The Bible is the key

Kerstin Weber-Thum investigates Old Nubian Grammar

 

Parchment page of book Liber Institionis Michaelis Archangeli in Old Nubian | Copyright Trustees of the British Museum

Parchment page of book “Liber Institionis Michaelis Archangeli” in Old Nubian ( 9th-10th century) |Findspot: Qasr Ibrim, Scattered in a few centimetres of dust overlying the pavement of the nave of the cathedral of St Mary the Virgin.| © Trustees of the British Museum

How can you manage to analyze grammar of an ancient language that has left hardly any written evidence? Old Nubian is a language that was spoken in the pre-Christian period already in a region which today belongs to Egypt and Sudan. Although basic research has been done, the grammar structure is still unclear. Only texts that are known from sources in other languages can be thoroughly understood.
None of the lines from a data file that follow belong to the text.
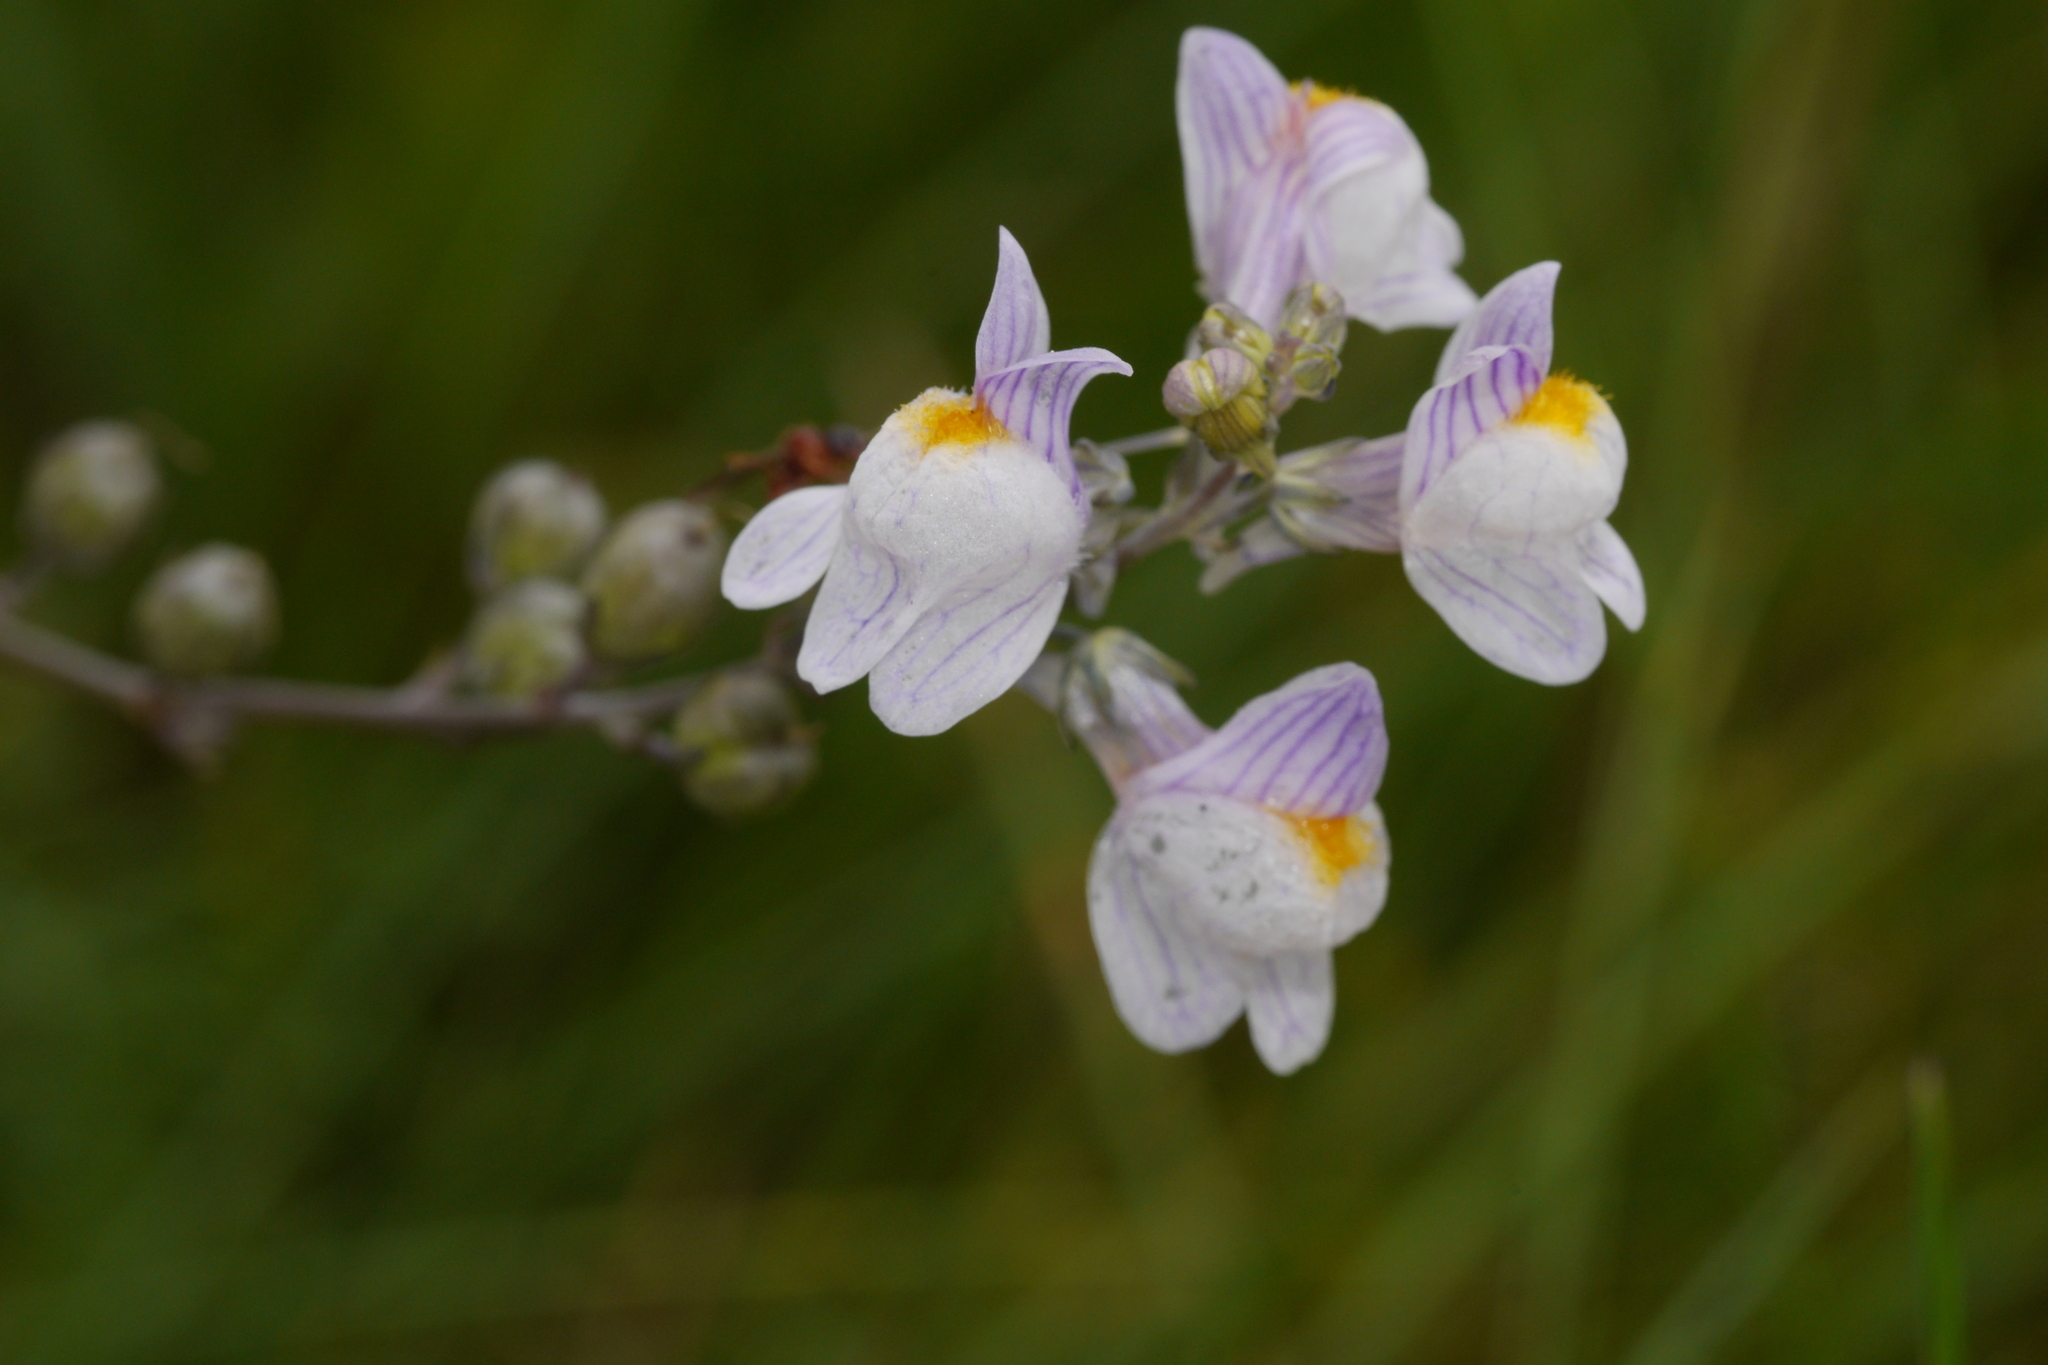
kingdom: Plantae
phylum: Tracheophyta
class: Magnoliopsida
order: Lamiales
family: Plantaginaceae
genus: Linaria
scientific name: Linaria repens
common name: Pale toadflax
The solution for this challenge is the Bible — one of the most widespread books to the present day. When Christianity became the new religion in this area in the 1st century AD the Old and the New Testament began to circulate among those who were able to read. At the beginning the texts were in Greek and Coptic, but by the 6th century an independent Nubian lettering had developed. Translations of the Bible were made of which we have fragments of manuscripts. About a hundred Old Nubian manuscripts have been published already. They mainly date from the 9th to 12th century AD and also comprise administrative documents. The letters are Greco-Coptic majuscules, which are supplemented by genuine Old Nubian letters. A central role play the manuscripts found at Qasr Ibrim during an excavation campaign prior to the building of the Assuan dam in 1964.

Kerstin Weber-Thum, doctoral fellow of research group (C-1) Deixis and Frames of Reference, chose to concentrate on terms that describe space and time thus featuring the central aims of the second funding phase of Topoi. For example, pre-Christian Old Nubian obviously had no corresponding word for “eternity”. Its meaning was represented by the term “up to the border of times”. The texts chosen for the investigation will be digitalized, followed by software analysis to establish a comparative system where terms and words can be grouped in indexes under semantic and contextual aspects. The results that can be expected from this investigation will not only help further comparative linguistic studies, but also research on the Bible: The importance of Old Nubian Texts is hitherto underestimated by theology. The manuscripts supply rare or unknown versions of the original Bible text, or such important evidence as a variant of the 2nd book of Enoch, of which only one other version exists.